As in the default starter project, prefer collecting ids into const int groups such as RpcContractIds: put all service ids under Services, each service’s method ids under the matching XxxServiceMethods, and notification ids under XxxNotifications. The ids remain explicit protocol contracts, while reviews become easier and ids are less likely to be scattered across many interface files.

ULinkRPC.Analyzers rejects non-positive ids, duplicate service ids, duplicate method ids within one service, and duplicate push ids within one callback interface, so these mistakes surface during normal C# editing and builds.

Changing a method signature affects generated code and payload types. For published methods, prefer adding a new method id, for example GetInventoryV2Async, then remove the old method only after old clients have been retired.

JSON DTOs

JsonRpcSerializer is based on System.Text.Json and forces IncludeFields = true. That means both properties and fields may enter the JSON payload.

Relatively safe changes:

  • Add optional fields or properties with defaults.
  • Make the server tolerate clients that do not send new fields.
  • Keep existing field names, types, and meanings unchanged.

High-risk changes:

  • Renaming fields or properties.
  • Changing a field type, such as from int to string.
  • Turning an optional field into a required business field.
  • Removing a field that old clients still send or read.

JSON is better for early integration and debugging because payloads are easier to inspect, but compatibility still depends on DTO design and serializer options on both sides.

MemoryPack DTOs

In MemoryPack mode, the starter adds [MemoryPackable] and [MemoryPackOrder(n)] to default DTOs. MemoryPack’s binary format depends more on member order and annotations, so versioning should be more conservative.

Recommendations:

  • Keep stable MemoryPackOrder values for members that may evolve over time.
  • Append new fields at the end with new order values.
  • Do not reorder existing order values.
  • Do not reuse an existing order value for another meaning.
  • For breaking changes that need gradual rollout, add a new DTO or a new RPC method.
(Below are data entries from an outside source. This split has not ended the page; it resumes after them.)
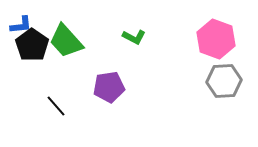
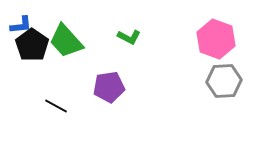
green L-shape: moved 5 px left
black line: rotated 20 degrees counterclockwise
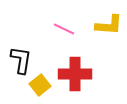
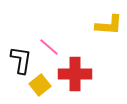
pink line: moved 15 px left, 18 px down; rotated 15 degrees clockwise
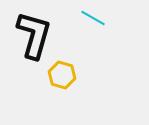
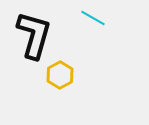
yellow hexagon: moved 2 px left; rotated 16 degrees clockwise
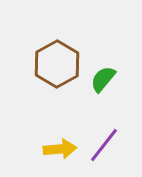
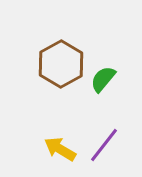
brown hexagon: moved 4 px right
yellow arrow: rotated 144 degrees counterclockwise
The current repository does not provide an additional DTO compatibility layer. MemoryPack compatibility follows MemoryPack’s own rules. Before release, add cross-version serialization tests: feed old DTO payloads into new DTOs and cover the reverse direction as well.

Gradual Rollout Order

Recommended rollout:

  1. Make the server compatible with both old and new DTOs, or add V2 methods while keeping old methods.
  2. Gradually upgrade clients to the new fields or methods.
  3. Watch the remaining old-version share and server logs.
  4. Delete old fields, methods, or handlers only after old clients no longer call them.

Game clients often survive longer than servers. Do not assume every client upgrades at the same time.

Not Implemented Today

The current repository does not include a schema registry, automatic DTO diff checks, cross-version compatibility test generation, server routing by client version, or protocol-level deprecation markers. Teams need to enforce these rules in contract reviews and CI.